I had purchased cedar shingles for the Chateau and with the grey color on the exterior, I decided it would be best to have darker shingles. I had experimented with a few grey shingles, but I don't think it would have been enough of a contrast.

I finally stained these over the weekend (needed nice weather, no rain, not hot). I had read of other miniaturists adventures in staining and wasn't looking forward to it. I got some foil roasting pans and was going to do the sieve method - poking holes in the bottom of one so the stain would drip into the bottom pan. Turns out I got too large of a size, and the bottom of these pans was not flat, had ridges for juices. That really wasn't working for me.
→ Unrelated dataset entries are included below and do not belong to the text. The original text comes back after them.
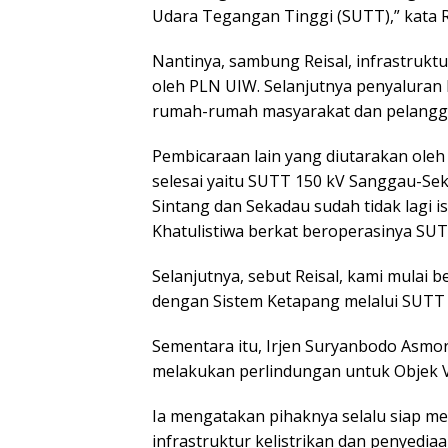
Udara Tegangan Tinggi (SUTT),” kata R
Nantinya, sambung Reisal, infrastruktu
oleh PLN UIW. Selanjutnya penyaluran li
rumah-rumah masyarakat dan pelanggan
Pembicaraan lain yang diutarakan oleh
selesai yaitu SUTT 150 kV Sanggau-Sekad
Sintang dan Sekadau sudah tidak lagi 
Khatulistiwa berkat beroperasinya SUTT
Selanjutnya, sebut Reisal, kami mulai
dengan Sistem Ketapang melalui SUTT 
Sementara itu, Irjen Suryanbodo As
melakukan perlindungan untuk Objek Vit
Ia mengatakan pihaknya selalu siap
infrastruktur kelistrikan dan penyediaan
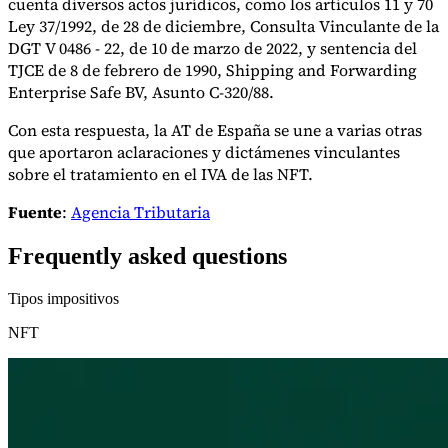
cuenta diversos actos jurídicos, como los artículos 11 y 70
Ley 37/1992, de 28 de diciembre, Consulta Vinculante de la
DGT V 0486 - 22, de 10 de marzo de 2022, y sentencia del
TJCE de 8 de febrero de 1990, Shipping and Forwarding
Enterprise Safe BV, Asunto C-320/88.
Con esta respuesta, la AT de España se une a varias otras
que aportaron aclaraciones y dictámenes vinculantes
sobre el tratamiento en el IVA de las NFT.
Fuente
:
Agencia Tributaria
Frequently asked questions
Tipos impositivos
NFT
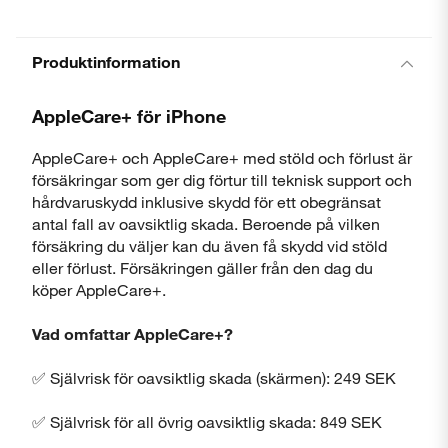
Produktinformation
AppleCare+ för iPhone
AppleCare+ och AppleCare+ med stöld och förlust är
försäkringar som ger dig förtur till teknisk support och
hårdvaruskydd inklusive skydd för ett obegränsat
antal fall av oavsiktlig skada. Beroende på vilken
försäkring du väljer kan du även få skydd vid stöld
eller förlust. Försäkringen gäller från den dag du
köper AppleCare+.
Vad omfattar AppleCare+?
✅ Självrisk för oavsiktlig skada (skärmen): 249 SEK
✅ Självrisk för all övrig oavsiktlig skada: 849 SEK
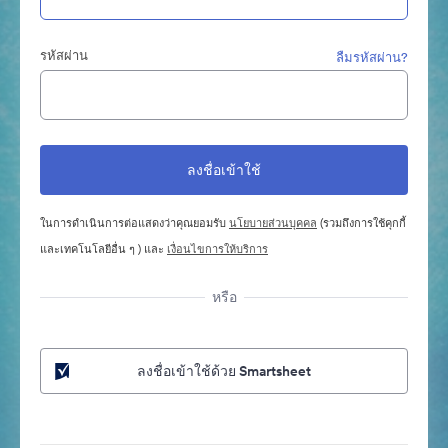
รหัสผ่าน
ลืมรหัสผ่าน?
ในการดำเนินการต่อแสดงว่าคุณยอมรับ
นโยบายส่วนบุคคล
(รวมถึงการใช้คุกกี้
และเทคโนโลยีอื่น ๆ ) และ
เงื่อนไขการให้บริการ
หรือ
ลงชื่อเข้าใช้ด้วย Smartsheet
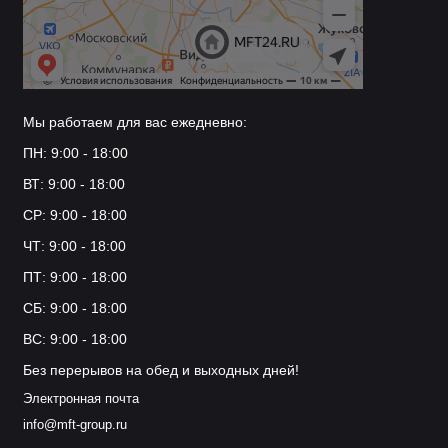
Мы работаем для вас ежедневно:
ПН: 9:00 - 18:00
ВТ: 9:00 - 18:00
СР: 9:00 - 18:00
ЧТ: 9:00 - 18:00
ПТ: 9:00 - 18:00
СБ: 9:00 - 18:00
ВС: 9:00 - 18:00
Без перерывов на обед и выходных дней!
Электронная почта
info@mft-group.ru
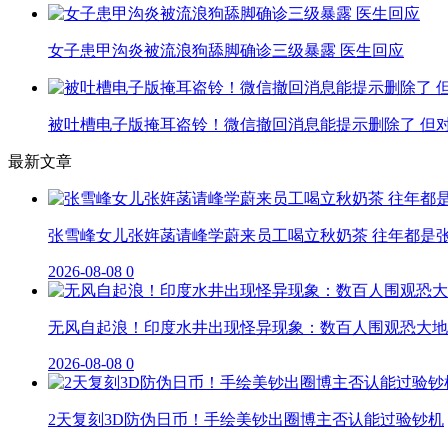
女子患甲沟炎被流浪狗舔脚确诊三级暴露 医生回应
被吐槽电子版掩耳盗铃！微信撤回消息能提示删除了 但
最新文章
张雪峰女儿张姩菡请峰学蔚来员工喝立秋奶茶 往年都是
2026-08-08
0
无风自起浪！印度水井出现怪异现象：数百人围观恐大地
2026-08-08
0
2天复刻3D防伪日币！手绘美钞出圈博主否认能过验钞机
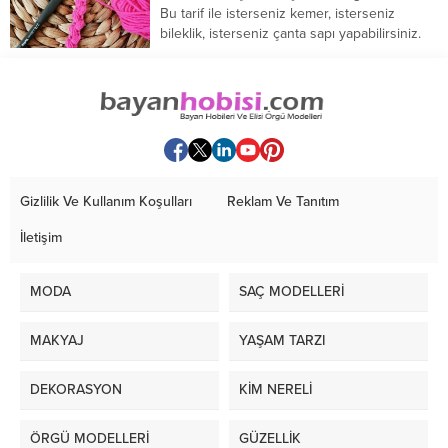
Bu tarif ile isterseniz kemer, isterseniz
bileklik, isterseniz çanta sapı yapabilirsiniz.
Hemen örmeye...
Gizlilik Ve Kullanım Koşulları
Reklam Ve Tanıtım
İletişim
MODA
SAÇ MODELLERİ
MAKYAJ
YAŞAM TARZI
DEKORASYON
KİM NERELİ
ÖRGÜ MODELLERİ
GÜZELLİK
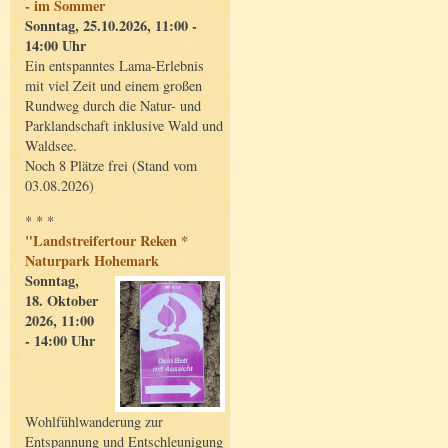
- im Sommer
Sonntag, 25.10.2026, 11:00 -
14:00 Uhr
Ein entspanntes Lama-Erlebnis
mit viel Zeit und einem großen
Rundweg durch die Natur- und
Parklandschaft inklusive Wald und
Waldsee.
Noch 8 Plätze frei (Stand vom
03.08.2026)
* * *
"Landstreifertour Reken *
Naturpark Hohemark
Sonntag,
18. Oktober
2026, 11:00
- 14:00 Uhr
Wohlfühlwanderung zur
Entspannung und Entschleunigung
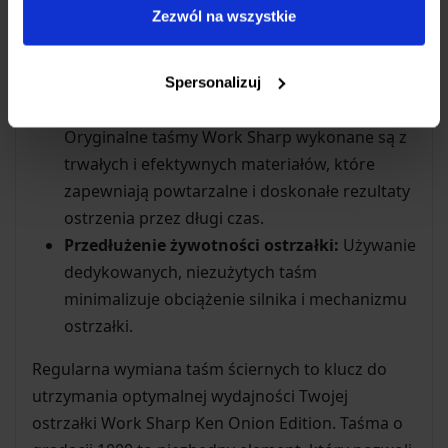
Idealne dopasowanie:
Taśma X22 została
Zezwól na wszystkie
zaprojektowana precyzyjnie do mechanizmu
ostrzałki Work Sharp Ken Onion Edition, co
gwarantuje płynną i bezpieczną pracę.
Spersonalizuj
Wysoka jakość materiału ściernego:
Oryginalne taśmy Work Sharp wykonane są z
trwałych i efektywnych materiałów, które
zapewniają powtarzalne i doskonałe rezultaty
ostrzenia przez długi czas.
Przedłużenie żywotności ostrzałki:
Używanie
dedykowanych, niezużytych taśm
minimalizuje obciążenie silnika i mechanizmu
ostrzałki.
Regularna wymiana taśm ściernych to klucz do
utrzymania optymalnej wydajności Twojej
ostrzałki Work Sharp Ken Onion Edition. Taśma o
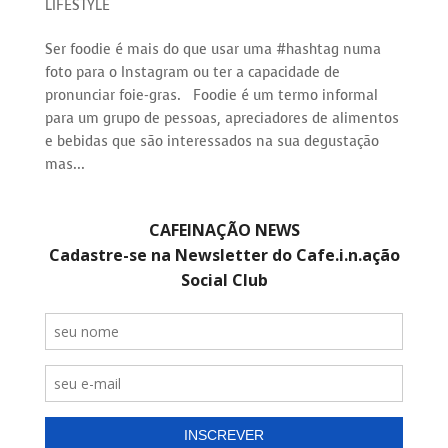
LIFESTYLE
Ser foodie é mais do que usar uma #hashtag numa
foto para o Instagram ou ter a capacidade de
pronunciar foie-gras. Foodie é um termo informal
para um grupo de pessoas, apreciadores de alimentos
e bebidas que são interessados na sua degustação
mas...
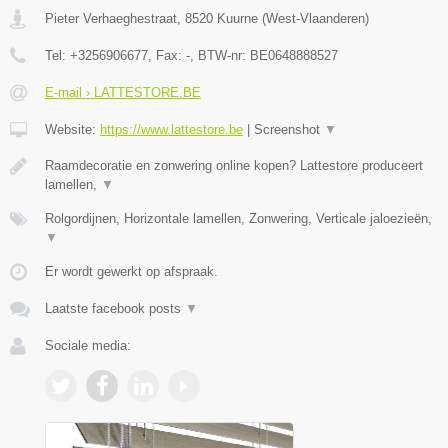
Pieter Verhaeghestraat
,
8520
Kuurne
(
West-Vlaanderen
)
Tel:
+3256906677
, Fax:
-
, BTW-nr:
BE0648888527
E-mail › LATTESTORE.BE
Website:
https://www.lattestore.be
|
Screenshot
▼
Raamdecoratie en zonwering online kopen? Lattestore produceert
lamellen,
▼
Rolgordijnen, Horizontale lamellen, Zonwering, Verticale jaloezieën,
▼
Er wordt gewerkt op afspraak.
Laatste facebook posts
▼
Sociale media:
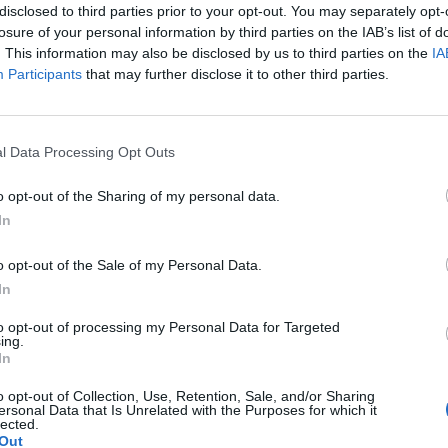
disclosed to third parties prior to your opt-out. You may separately opt-
losure of your personal information by third parties on the IAB’s list of
. This information may also be disclosed by us to third parties on the
IA
Participants
that may further disclose it to other third parties.
l Data Processing Opt Outs
o opt-out of the Sharing of my personal data.
In
ës, Katy Perry dhe Justin
Pas ndarjes, një fillim i ri? Ish-kryem
en duke kaluar pushimet në
Kanadasë, Trudeau dhe Katy Perr
o opt-out of the Sale of my Personal Data.
shkaktojnë thashetheme!
In
to opt-out of processing my Personal Data for Targeted
ing.
In
o opt-out of Collection, Use, Retention, Sale, and/or Sharing
ersonal Data that Is Unrelated with the Purposes for which it
lected.
Out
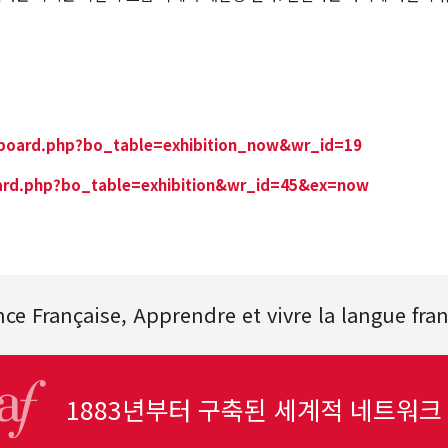
/board.php?bo_table=exhibition_now&wr_id=19
rd.php?bo_table=exhibition&wr_id=45&ex=now
nce Française, Apprendre et vivre la langue fra
1883년부터 구축된 세계적 네트워크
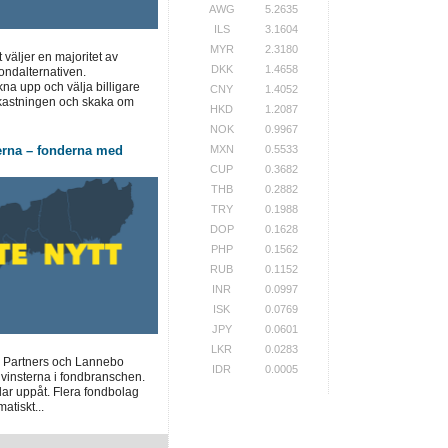
AWG
5.2635
ILS
3.1604
MYR
2.3180
t väljer en majoritet av
DKK
1.4658
ondalternativen.
a upp och välja billigare
CNY
1.4052
vkastningen och skaka om
HKD
1.2087
NOK
0.9967
erna – fonderna med
MXN
0.5533
CUP
0.3682
THB
0.2882
TRY
0.1988
DOP
0.1628
PHP
0.1562
RUB
0.1152
INR
0.0997
ISK
0.0769
JPY
0.0601
LKR
0.0283
 Partners och Lannebo
IDR
0.0005
 vinsterna i fondbranschen.
lar uppåt. Flera fondbolag
atiskt...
I was on my concrete patio, using an older wrought iron table. I had brown craft paper on top of it and this was where I would lay out the wet shingles. As I was poking holes in the roasting pan, I knocked over the stain, and it did a fabulous job of making a mess. Quickly moping up and removing the wet craft paper, as I watched it drip down to the concrete patio...not a great start. Once I was ready to start again, I placed wax paper down first, then more craft paper and began. I gave up on the roasting pans and chose a smaller metal container. I finished the first of 3 bags and was nearly out of stain (1/2 pint). Off to the store for more, and then back at it. I got a rhythm going and finally finished all. Did a bunch of blotting with paper towels and really ran through blue latex gloves like they were going out of style!

I again laid out the 2 collections of shingles today to dry and they look really nice! 3000 shingles....count 'em! I used Minwax Red Mahogany.